- Volume 1 cover, featuring Kazu

女装をやめられなくなる男の子の話
- Genre: Romantic comedy
- Written by: Kobashiko
- Published by: Kadokawa Shoten
- Imprint: MFC
- Original run: October 3, 2020 – present
- Volumes: 1 (List of volumes)

= Josou o Yamerarenaku Naru Otokonoko no Hanashi =

2020 manga by Kobashiko

Josou o Yamerarenaku Naru Otokonoko no Hanashi (女装をやめられなくなる男の子の話) (Note: Also romanized as Josoh wo Yamerarenakunaru Otokonoko no Hanashi.) is a 2020 romantic comedy manga series written and illustrated by Kobashiko. It follows the secret cross-dresser Kazu, whose friend Masaru walks in on him while he is dressed up, and thinks Kazu has become a woman.

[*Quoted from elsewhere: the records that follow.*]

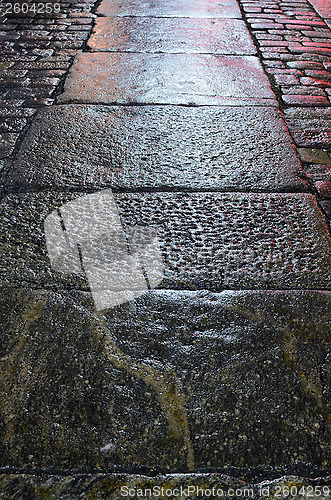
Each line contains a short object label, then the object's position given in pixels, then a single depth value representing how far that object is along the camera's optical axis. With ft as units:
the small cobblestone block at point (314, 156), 9.21
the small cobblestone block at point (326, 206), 7.90
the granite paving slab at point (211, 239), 6.57
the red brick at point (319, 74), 12.43
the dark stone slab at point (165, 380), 4.67
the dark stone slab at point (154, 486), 4.35
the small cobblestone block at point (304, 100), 11.16
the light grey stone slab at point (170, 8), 16.55
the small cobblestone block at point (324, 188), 8.32
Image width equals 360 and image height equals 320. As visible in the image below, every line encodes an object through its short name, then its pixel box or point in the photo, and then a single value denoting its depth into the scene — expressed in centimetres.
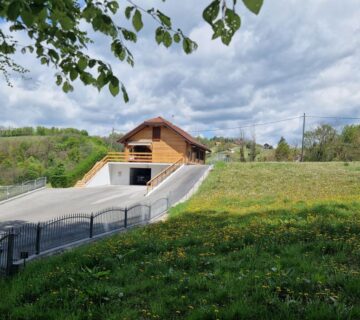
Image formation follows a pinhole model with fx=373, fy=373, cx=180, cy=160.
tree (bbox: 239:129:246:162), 6509
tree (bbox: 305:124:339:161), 6406
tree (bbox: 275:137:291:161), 6856
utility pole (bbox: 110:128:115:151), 7681
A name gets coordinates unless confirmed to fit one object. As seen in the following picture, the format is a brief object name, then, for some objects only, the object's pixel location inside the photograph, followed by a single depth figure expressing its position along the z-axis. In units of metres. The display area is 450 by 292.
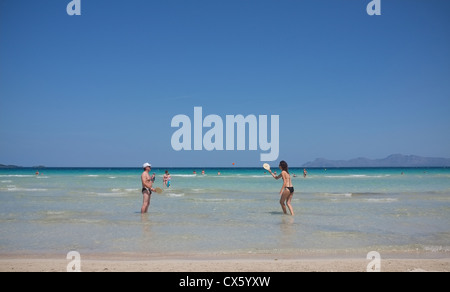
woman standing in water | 12.90
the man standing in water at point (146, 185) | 13.13
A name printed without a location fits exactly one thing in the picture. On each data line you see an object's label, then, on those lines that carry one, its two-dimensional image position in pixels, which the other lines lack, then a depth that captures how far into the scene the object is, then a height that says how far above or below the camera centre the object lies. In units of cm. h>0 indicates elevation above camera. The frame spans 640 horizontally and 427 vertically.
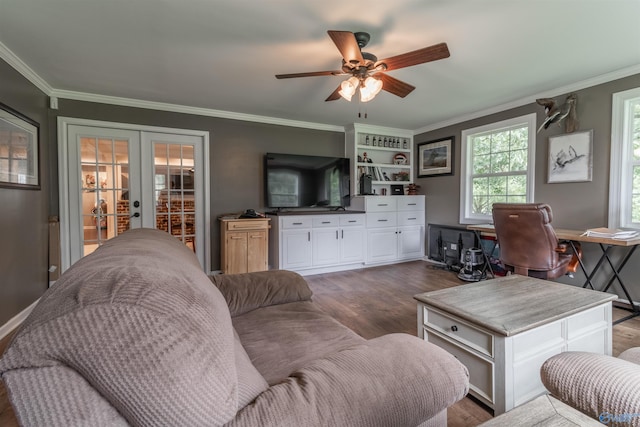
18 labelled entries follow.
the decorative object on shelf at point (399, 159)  524 +80
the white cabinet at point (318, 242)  401 -55
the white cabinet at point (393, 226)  462 -38
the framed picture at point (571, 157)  311 +51
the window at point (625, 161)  284 +41
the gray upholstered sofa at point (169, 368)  45 -29
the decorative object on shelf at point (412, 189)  517 +26
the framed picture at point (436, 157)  464 +77
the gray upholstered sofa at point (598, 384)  89 -61
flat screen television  430 +34
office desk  242 -48
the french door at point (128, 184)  342 +25
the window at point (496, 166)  370 +52
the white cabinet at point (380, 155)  481 +86
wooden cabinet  372 -54
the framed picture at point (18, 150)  232 +46
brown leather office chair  248 -34
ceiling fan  191 +102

The manga is released by Kobashiko through their Twitter account since October 3, 2020, and is collected in print volumes by Kadokawa Shoten since May 21, 2021. The series was well received by readers, who found Kazu cute and appealing.

==Premise==
Josou o Yamerarenaku Naru Otokonoko no Hanashi is a romantic comedy manga following Kazu, a young man who secretly has enjoyed his cross-dressing hobby for half a year. He contemplates how he would like to be called cute and treated as if he were a woman, but how he is worried about someone finding out that he likes being feminine, when his best friend Masaru walks in on him while he is wearing women's clothes. Confused by Kazu's appearance, Masaru misunderstands the situation and asks if Kazu has become a woman like in the gender-swapping manga Kazu likes to read, and calls him cute; Kazu is so happy about it that he begins diligently working on improving his cross-dressing skills further, but keeps getting interrupted by Masaru when trying to explain that he is not a woman.

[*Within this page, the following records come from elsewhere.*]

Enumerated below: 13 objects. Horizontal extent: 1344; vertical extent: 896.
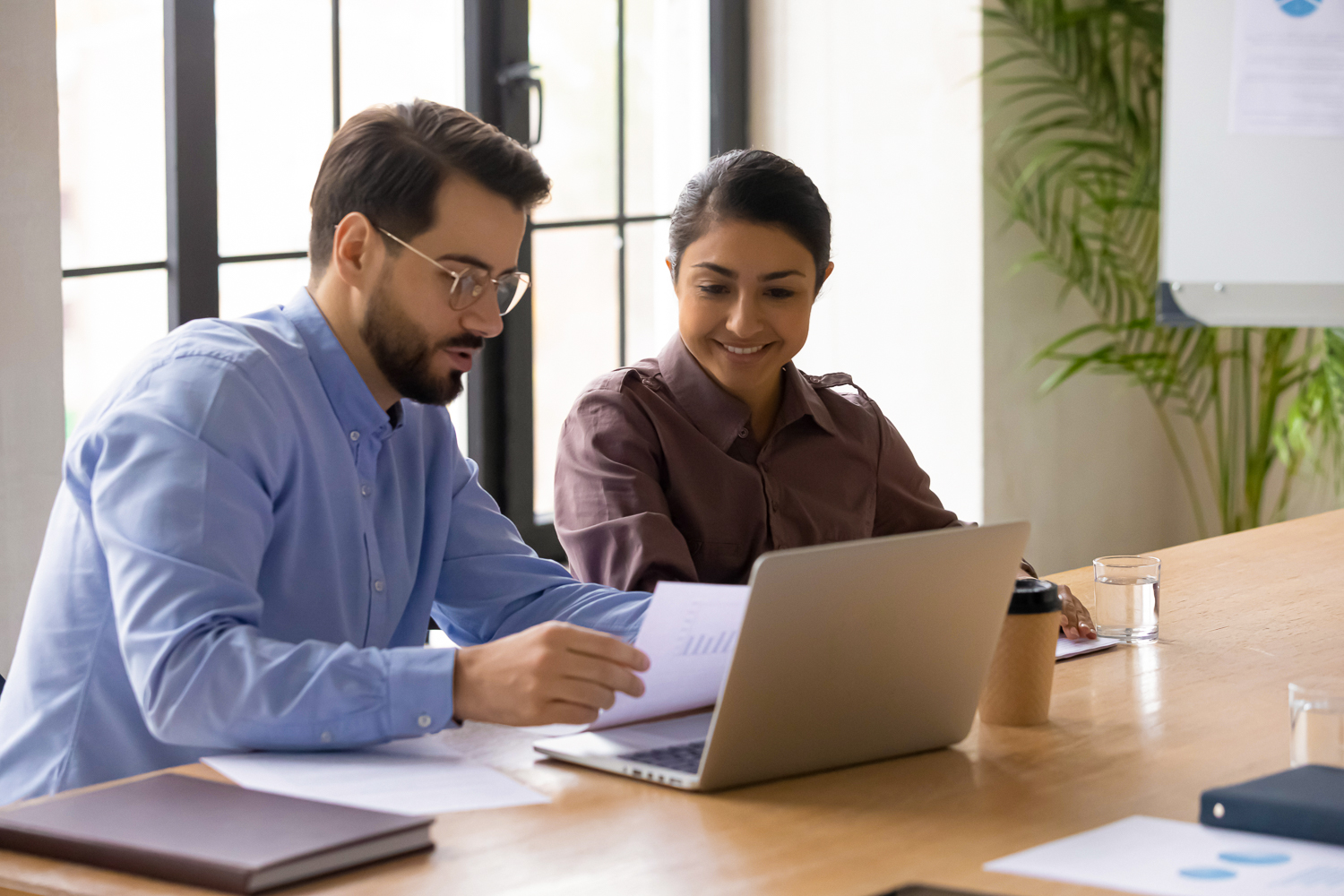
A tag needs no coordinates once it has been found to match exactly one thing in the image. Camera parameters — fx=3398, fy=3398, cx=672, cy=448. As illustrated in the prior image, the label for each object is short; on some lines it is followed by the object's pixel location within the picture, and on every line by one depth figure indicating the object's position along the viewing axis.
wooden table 2.39
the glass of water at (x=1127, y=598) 3.00
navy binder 2.42
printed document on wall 4.32
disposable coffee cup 2.71
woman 3.14
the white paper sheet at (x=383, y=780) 2.50
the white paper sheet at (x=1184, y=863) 2.36
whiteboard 4.39
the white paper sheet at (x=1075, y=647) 2.94
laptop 2.51
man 2.59
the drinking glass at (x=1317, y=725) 2.56
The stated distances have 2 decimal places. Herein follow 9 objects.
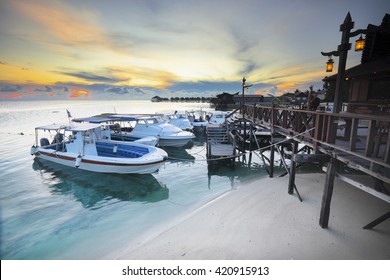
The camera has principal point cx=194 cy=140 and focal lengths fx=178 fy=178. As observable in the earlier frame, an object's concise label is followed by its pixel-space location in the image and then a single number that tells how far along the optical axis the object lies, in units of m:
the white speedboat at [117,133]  16.72
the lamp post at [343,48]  5.84
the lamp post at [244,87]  16.97
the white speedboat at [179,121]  26.88
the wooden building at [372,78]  9.14
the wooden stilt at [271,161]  10.88
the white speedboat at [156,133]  19.12
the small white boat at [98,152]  11.38
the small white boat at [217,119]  28.91
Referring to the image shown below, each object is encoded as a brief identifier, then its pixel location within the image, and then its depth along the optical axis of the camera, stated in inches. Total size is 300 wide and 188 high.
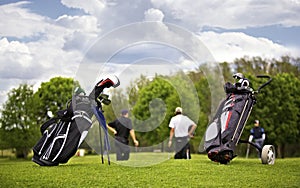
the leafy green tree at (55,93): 1936.5
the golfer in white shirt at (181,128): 566.3
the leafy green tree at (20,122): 1301.7
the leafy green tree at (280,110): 1454.2
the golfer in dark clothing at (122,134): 590.2
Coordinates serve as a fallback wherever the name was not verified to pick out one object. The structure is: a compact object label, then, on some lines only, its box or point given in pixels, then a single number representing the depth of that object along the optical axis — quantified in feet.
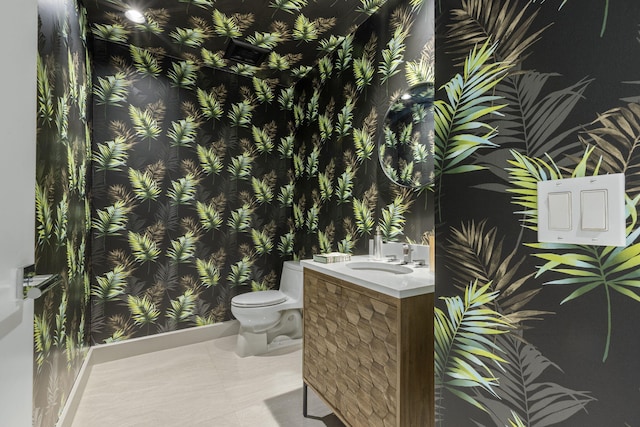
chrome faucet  5.53
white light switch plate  1.56
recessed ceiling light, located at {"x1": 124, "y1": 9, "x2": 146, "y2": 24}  6.76
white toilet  7.93
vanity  3.67
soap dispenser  6.23
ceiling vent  8.01
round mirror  5.49
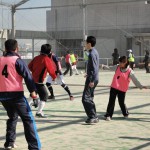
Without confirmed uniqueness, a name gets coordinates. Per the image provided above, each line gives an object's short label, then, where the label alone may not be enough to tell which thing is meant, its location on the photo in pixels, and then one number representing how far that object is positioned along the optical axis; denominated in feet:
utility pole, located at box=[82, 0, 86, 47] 113.66
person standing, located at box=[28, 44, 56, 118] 30.86
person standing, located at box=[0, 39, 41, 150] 19.75
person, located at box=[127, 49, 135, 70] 85.90
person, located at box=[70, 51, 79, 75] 88.58
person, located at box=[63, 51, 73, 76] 85.87
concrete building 126.00
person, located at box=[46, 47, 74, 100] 40.25
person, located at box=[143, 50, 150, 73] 92.84
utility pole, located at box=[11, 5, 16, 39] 106.82
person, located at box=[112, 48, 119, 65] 108.03
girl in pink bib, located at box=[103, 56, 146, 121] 30.27
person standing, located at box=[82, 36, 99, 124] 27.99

==Production and release==
Josou o Yamerarenaku Naru Otokonoko no Hanashi is written and illustrated by Kobashiko. They wrote the story themed around the happiness stemming from dressing how one wants, describing it as something they believe is good for the soul, not only for cross-dressers.

The series premiered on October 3, 2020, and is released by Kobashiko through their Twitter account. Publisher Kadokawa Shoten has released the series in print in collected tankōbon volumes under its MFC imprint since May 21, 2021, the first of which includes twenty additional pages of illustrations.

===Volumes===

| No. | Release date | ISBN |
| 1 | May 21, 2021 | 978-4047366503 |
| Chapter 1–16; |
Secret cross-dresser Kazu dreams of being called cute and treated like a woman when his friend Masaru walks in on him and misunderstands, thinking that Kazu has become a woman, and interrupts his attempts to explain. Kazu enjoys being called cute by Masaru, and works at improving his cross-dressing. Masaru later invites Kazu for lunch, but Kazu worries about going outside in women's clothes. They go for a walk together, and Masaru says he wants Kazu to live life however makes him happy. When meeting Masaru's sister Shouko, she does at first not recognize Kazu, and praises him for his work on becoming feminine. Kazu gets flustered when Shouko asks if he is dating Masaru, and she offers to help him get together with Masaru. Kazu is unsure if he is attracted to Masaru and what that means for his sexuality, and gets flustered as Masaru sits next to him. Shouko lends Kazu a yukata and lingerie for the summer festival, and he goes there with Masaru, enjoying himself despite worrying about being recognized by classmates. Masaru admits that he has been aware that Kazu is not a woman for some time, but he does not mind, and they kiss.

==Reception==
Josou o Yamerarenaku Naru Otokonoko no Hanashi is popular with readers, who liked its protagonist, calling Kazu appealing and so cute that one could forget he is not a girl; the series was ranked by Manga Navi as the tenth most popular manga about male-to-female cross-dressing as of December 2021. Excite News liked the series, describing it as full of cute moments, and enjoyed following the relationship between Kazu and Masaru as it develops.